For the word "KiCad", work out how many lines in the records below contain it and state that count alone.
·····
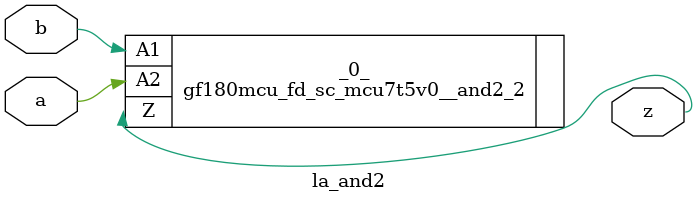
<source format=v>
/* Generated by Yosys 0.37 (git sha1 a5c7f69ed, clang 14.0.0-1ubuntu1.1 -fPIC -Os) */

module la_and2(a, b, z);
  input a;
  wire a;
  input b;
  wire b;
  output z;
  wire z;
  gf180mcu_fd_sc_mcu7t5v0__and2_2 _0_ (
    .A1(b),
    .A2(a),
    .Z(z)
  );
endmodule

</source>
·····
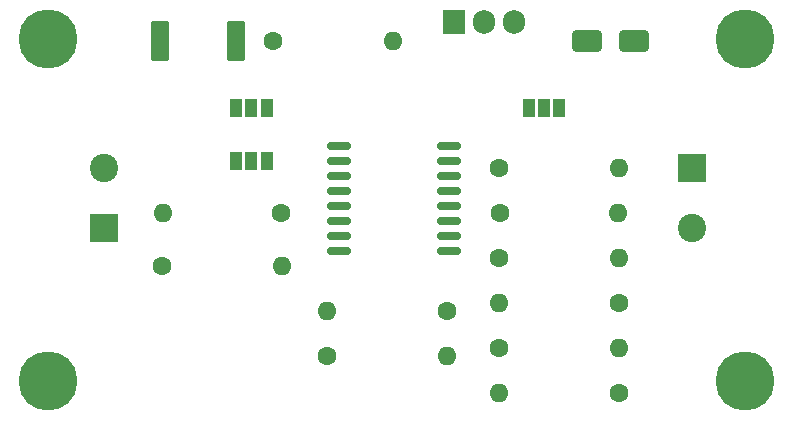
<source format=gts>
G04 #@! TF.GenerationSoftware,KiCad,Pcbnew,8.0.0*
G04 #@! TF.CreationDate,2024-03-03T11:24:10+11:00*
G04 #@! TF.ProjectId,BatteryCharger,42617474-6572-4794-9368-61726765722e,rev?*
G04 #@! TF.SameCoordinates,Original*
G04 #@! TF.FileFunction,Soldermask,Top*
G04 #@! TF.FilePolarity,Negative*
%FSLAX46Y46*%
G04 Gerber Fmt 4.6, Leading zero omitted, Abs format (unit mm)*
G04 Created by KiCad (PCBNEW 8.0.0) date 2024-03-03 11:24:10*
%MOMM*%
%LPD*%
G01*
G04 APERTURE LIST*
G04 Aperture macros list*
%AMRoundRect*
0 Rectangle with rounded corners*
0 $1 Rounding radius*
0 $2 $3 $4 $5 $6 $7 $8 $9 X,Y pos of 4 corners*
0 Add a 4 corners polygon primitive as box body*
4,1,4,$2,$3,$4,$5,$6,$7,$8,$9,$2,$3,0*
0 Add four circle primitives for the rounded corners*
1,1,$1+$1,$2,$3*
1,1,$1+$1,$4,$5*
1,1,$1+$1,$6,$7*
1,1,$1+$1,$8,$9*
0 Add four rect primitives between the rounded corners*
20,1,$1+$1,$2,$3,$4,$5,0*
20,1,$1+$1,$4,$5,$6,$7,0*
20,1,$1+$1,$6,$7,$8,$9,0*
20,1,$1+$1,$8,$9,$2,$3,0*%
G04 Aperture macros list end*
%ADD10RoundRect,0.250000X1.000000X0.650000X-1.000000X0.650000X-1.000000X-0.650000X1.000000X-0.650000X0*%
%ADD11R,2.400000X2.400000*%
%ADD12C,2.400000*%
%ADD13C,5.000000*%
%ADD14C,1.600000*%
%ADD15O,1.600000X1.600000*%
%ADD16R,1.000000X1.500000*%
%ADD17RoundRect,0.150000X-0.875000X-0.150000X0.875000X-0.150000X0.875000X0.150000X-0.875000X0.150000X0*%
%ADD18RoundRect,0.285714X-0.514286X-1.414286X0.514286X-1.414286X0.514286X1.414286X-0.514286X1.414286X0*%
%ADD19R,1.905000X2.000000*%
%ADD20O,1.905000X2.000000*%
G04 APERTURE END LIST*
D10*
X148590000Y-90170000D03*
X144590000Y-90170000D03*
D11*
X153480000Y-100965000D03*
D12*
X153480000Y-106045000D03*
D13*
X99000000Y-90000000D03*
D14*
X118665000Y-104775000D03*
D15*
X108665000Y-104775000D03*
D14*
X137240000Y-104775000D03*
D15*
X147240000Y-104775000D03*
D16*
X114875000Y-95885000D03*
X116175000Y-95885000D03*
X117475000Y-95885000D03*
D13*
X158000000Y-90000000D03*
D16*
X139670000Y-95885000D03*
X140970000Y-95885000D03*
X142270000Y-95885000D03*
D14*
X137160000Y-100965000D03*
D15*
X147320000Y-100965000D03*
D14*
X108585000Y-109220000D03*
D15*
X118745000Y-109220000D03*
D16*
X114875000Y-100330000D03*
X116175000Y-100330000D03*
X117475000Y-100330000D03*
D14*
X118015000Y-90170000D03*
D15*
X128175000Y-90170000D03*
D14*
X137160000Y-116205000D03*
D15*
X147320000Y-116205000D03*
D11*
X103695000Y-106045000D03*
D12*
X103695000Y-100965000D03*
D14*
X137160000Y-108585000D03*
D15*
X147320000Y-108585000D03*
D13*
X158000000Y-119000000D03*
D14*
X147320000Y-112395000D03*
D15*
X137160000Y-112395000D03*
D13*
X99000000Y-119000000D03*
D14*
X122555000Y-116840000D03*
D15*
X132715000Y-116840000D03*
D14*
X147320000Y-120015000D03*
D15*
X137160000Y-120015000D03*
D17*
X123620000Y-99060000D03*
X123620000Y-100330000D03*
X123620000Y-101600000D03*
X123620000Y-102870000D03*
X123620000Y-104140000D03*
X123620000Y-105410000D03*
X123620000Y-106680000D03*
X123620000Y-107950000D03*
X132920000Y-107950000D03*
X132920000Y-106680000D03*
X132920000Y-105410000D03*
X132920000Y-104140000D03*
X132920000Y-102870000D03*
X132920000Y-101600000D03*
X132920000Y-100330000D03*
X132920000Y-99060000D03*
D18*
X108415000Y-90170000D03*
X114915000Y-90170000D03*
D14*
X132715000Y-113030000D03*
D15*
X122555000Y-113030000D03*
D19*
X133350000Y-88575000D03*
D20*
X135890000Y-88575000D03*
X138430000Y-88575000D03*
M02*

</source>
·····
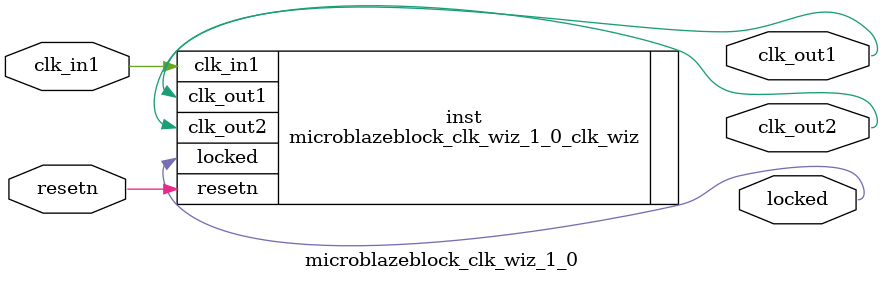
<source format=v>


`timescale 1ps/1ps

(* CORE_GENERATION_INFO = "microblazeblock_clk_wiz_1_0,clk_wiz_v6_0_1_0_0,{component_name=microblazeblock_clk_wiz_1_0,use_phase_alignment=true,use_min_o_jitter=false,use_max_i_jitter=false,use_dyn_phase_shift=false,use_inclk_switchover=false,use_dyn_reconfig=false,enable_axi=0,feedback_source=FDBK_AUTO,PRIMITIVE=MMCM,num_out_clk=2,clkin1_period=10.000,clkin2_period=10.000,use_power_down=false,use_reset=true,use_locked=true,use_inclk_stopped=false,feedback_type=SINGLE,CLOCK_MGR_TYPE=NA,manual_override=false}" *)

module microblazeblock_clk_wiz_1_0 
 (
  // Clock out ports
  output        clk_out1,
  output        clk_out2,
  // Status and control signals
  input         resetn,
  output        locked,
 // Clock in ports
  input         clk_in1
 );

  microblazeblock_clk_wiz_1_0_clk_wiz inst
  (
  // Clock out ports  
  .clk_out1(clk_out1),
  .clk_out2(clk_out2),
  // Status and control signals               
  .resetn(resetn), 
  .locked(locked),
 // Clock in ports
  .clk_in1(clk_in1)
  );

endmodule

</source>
·····
[Task answer] 2